=== The task ===
From the LAMMPS atom-map thread below, output the passage starting with "Here is a permalink" and going on through "smaller min max.".
[Excerpt to read — start]
Giter VIP home page Giter VIP logo

Comments (14)

akohlmey avatar akohlmey commented on June 18, 2024 2

I also tried explicitly with atom_modify map array and got a crash:

This has to crash. You don't have enough RAM and indexing with signed 32bit integers will fail. LAMMPS defaults to using map style array until about 1 Million atoms and then it switches to map style hash. Unless a user make a different selection with the atom_modify command...

from lammps.

stanmoore1 avatar stanmoore1 commented on June 18, 2024 1

@hagertnl I think this is more a suboptimal use of Kokkos::BinSort, were it becomes inefficient due to having large bins on rank 0 due to the huge difference in the min and max tags. Using sort_by_key would not have the same problem because there are no bins. I will need to modify the code to add a new package option to build the map on the CPU.

from lammps.

hagertnl avatar hagertnl commented on June 18, 2024

Here is a permalink to the code I referenced:

mapSorter.create_permute_vector(LMPDeviceType());
mapSorter.sort(LMPDeviceType(), d_tag_sorted, 0, nall);
mapSorter.sort(LMPDeviceType(), d_i_sorted, 0, nall);

I also did some debugging within this map_set method and found that the values of min and max are drastically different between rank 0 and every other rank -- rank 0's min/max is 1 and the largest atom tag in the global system, while every other rank seems to have a much smaller min max.
[Excerpt to read — finish]
[Provided data — start]
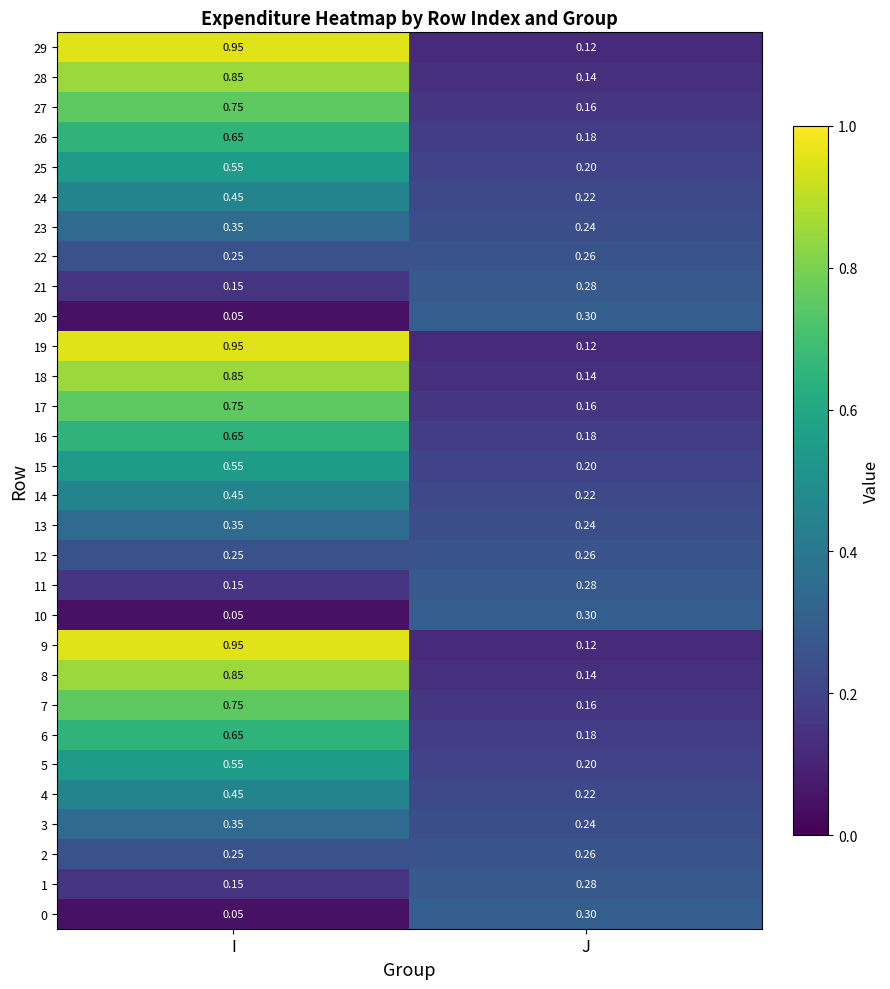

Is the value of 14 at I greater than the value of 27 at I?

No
[Provided data — finish]
=== Finished exercise ===
Here is a permalink to the code I referenced:

mapSorter.create_permute_vector(LMPDeviceType());
mapSorter.sort(LMPDeviceType(), d_tag_sorted, 0, nall);
mapSorter.sort(LMPDeviceType(), d_i_sorted, 0, nall);

I also did some debugging within this map_set method and found that the values of min and max are drastically different between rank 0 and every other rank -- rank 0's min/max is 1 and the largest atom tag in the global system, while every other rank seems to have a much smaller min max.